Imágenes de: un mueble roto, una nevera sin puerta color naranja de tanto oxido, un triciclo, una chancla sin su par, zapatos descocidos, harapos y una cantidad de objetos que por imposible que parezca bajaban por la cañada. Estas fueran las representaciones que hasta el día de hoy vagan por mi cabeza, de lo que puede generar el ser humano, de lo consumistas que somos y que en realidad nunca fue culpa del aguacero, ni de la quebrada que se salió de su cauce, mucho menos del cuento de los tanques, solo ocurrió por nuestro descuido y poco compromiso por lo que nos rodea.
Por fin el agua nos dejó salir a la calle, Don Tiberio, Doña nena, Alba, sus hijos, mi abuelo y otros muchos nos dimos cuenta del olor nauseabundo que impregnaba la calle 95 b, puesto que toda la basura que no alcanzó a bajar y se quedó atascada en aceras, piedras, postes o andenes terminó esparciéndose.
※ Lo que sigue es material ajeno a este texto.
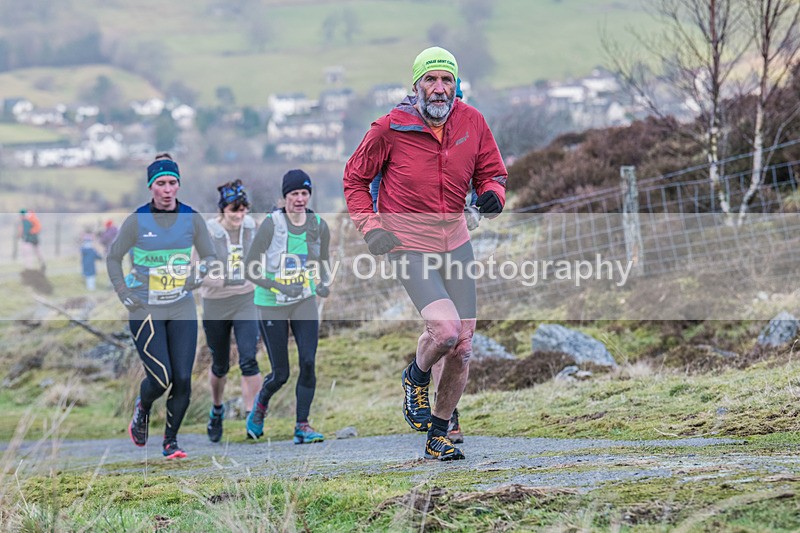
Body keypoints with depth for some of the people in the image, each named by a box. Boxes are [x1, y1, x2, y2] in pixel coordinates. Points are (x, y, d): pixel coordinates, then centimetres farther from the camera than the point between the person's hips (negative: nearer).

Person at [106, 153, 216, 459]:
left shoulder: (192, 218, 0)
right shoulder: (136, 221, -5)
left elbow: (209, 256, 10)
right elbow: (113, 258, 6)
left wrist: (200, 273, -12)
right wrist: (125, 295, -2)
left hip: (182, 309, 3)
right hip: (145, 310, -3)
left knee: (183, 379, -4)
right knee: (160, 378, -10)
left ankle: (171, 440, 15)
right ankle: (142, 407, 25)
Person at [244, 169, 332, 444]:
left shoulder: (319, 225, -2)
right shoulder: (271, 224, -15)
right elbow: (250, 269, -12)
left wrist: (324, 285, -8)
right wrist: (280, 287, -24)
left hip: (305, 301, 3)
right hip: (272, 306, -3)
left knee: (309, 361, -14)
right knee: (280, 374, 2)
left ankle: (302, 426, -4)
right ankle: (260, 405, 35)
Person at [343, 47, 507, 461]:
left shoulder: (471, 122, -4)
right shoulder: (391, 128, -13)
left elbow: (492, 172, 9)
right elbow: (355, 178, 1)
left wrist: (493, 194, -14)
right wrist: (369, 228, -10)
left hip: (454, 240, 5)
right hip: (408, 244, -4)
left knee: (462, 346, 4)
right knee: (445, 330, -24)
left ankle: (438, 437, 23)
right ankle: (416, 378, 13)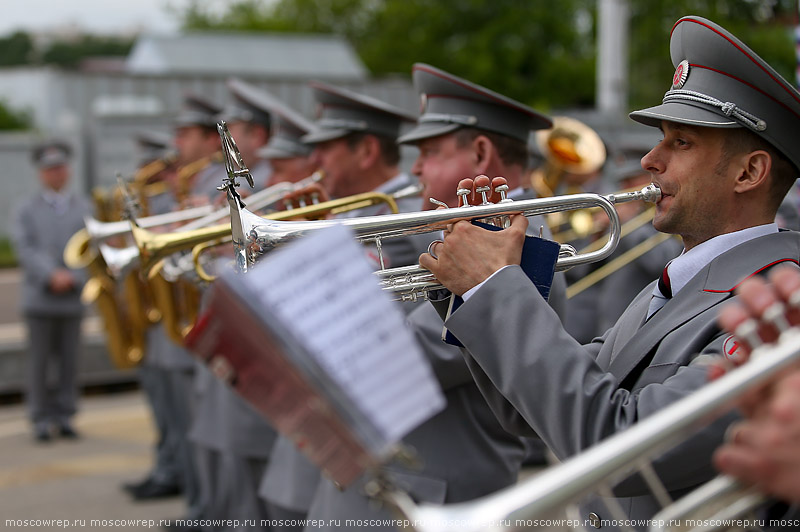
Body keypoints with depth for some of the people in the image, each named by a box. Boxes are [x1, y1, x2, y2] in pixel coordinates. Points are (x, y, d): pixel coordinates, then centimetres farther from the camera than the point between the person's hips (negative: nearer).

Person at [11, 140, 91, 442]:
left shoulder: (84, 209, 11)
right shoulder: (26, 211, 8)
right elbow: (25, 249, -3)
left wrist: (73, 277, -13)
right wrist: (51, 275, -17)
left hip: (72, 300, 1)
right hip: (39, 300, -1)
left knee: (69, 360, 2)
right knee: (39, 362, 0)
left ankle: (64, 417, 10)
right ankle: (41, 420, 5)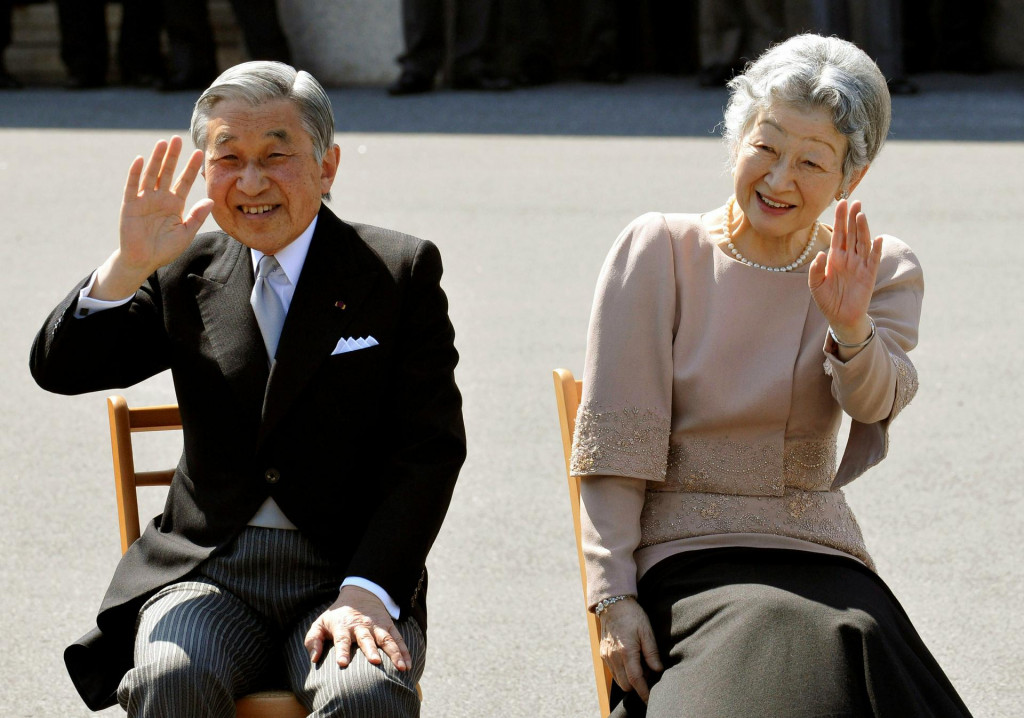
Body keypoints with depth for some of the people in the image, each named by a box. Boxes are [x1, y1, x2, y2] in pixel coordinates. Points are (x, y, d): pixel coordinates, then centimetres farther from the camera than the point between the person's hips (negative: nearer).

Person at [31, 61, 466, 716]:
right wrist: (129, 266, -13)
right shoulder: (187, 275, 12)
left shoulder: (403, 273, 4)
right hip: (207, 575, 2)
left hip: (347, 577, -2)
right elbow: (61, 368, 4)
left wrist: (367, 591, -16)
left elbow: (429, 451, -3)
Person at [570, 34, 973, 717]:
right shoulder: (660, 251, 2)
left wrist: (851, 330, -35)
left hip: (820, 558, 3)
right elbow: (612, 443, -1)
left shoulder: (885, 273, 9)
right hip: (684, 554, -2)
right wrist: (614, 597, -10)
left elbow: (873, 402, -13)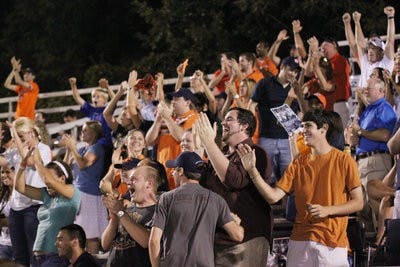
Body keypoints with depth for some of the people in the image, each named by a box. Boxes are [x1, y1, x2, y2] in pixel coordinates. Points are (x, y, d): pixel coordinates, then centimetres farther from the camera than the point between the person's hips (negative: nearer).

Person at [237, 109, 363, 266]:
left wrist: (327, 210, -14)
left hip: (333, 243, -3)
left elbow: (358, 203, -2)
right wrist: (252, 170, -8)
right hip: (300, 242, 3)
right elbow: (273, 197, 2)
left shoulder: (344, 161, 0)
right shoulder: (298, 164, 11)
Unos gallinazos ya asomaban su pico intentando abrir las bolsas, otros ya se estaban dando un gran festín con el resto de cosas que habían quedado a su merced. Mientras los muchachos y los señores de la cuadra hacíamos una comitiva de limpieza para recuperar nuestro espacio y que el barrio no se viera tan sucio y deteriorado. Mi madre, estaba en casa sacando el agua que había alcanzado a entrar y mirando si se habían dañado muchos objetos y recuperando los que no estaban tan mojados. Mi papito estaba atrapado entre tanta agua, y con sus pies encima de los muebles le pedía ayuda a mi madre.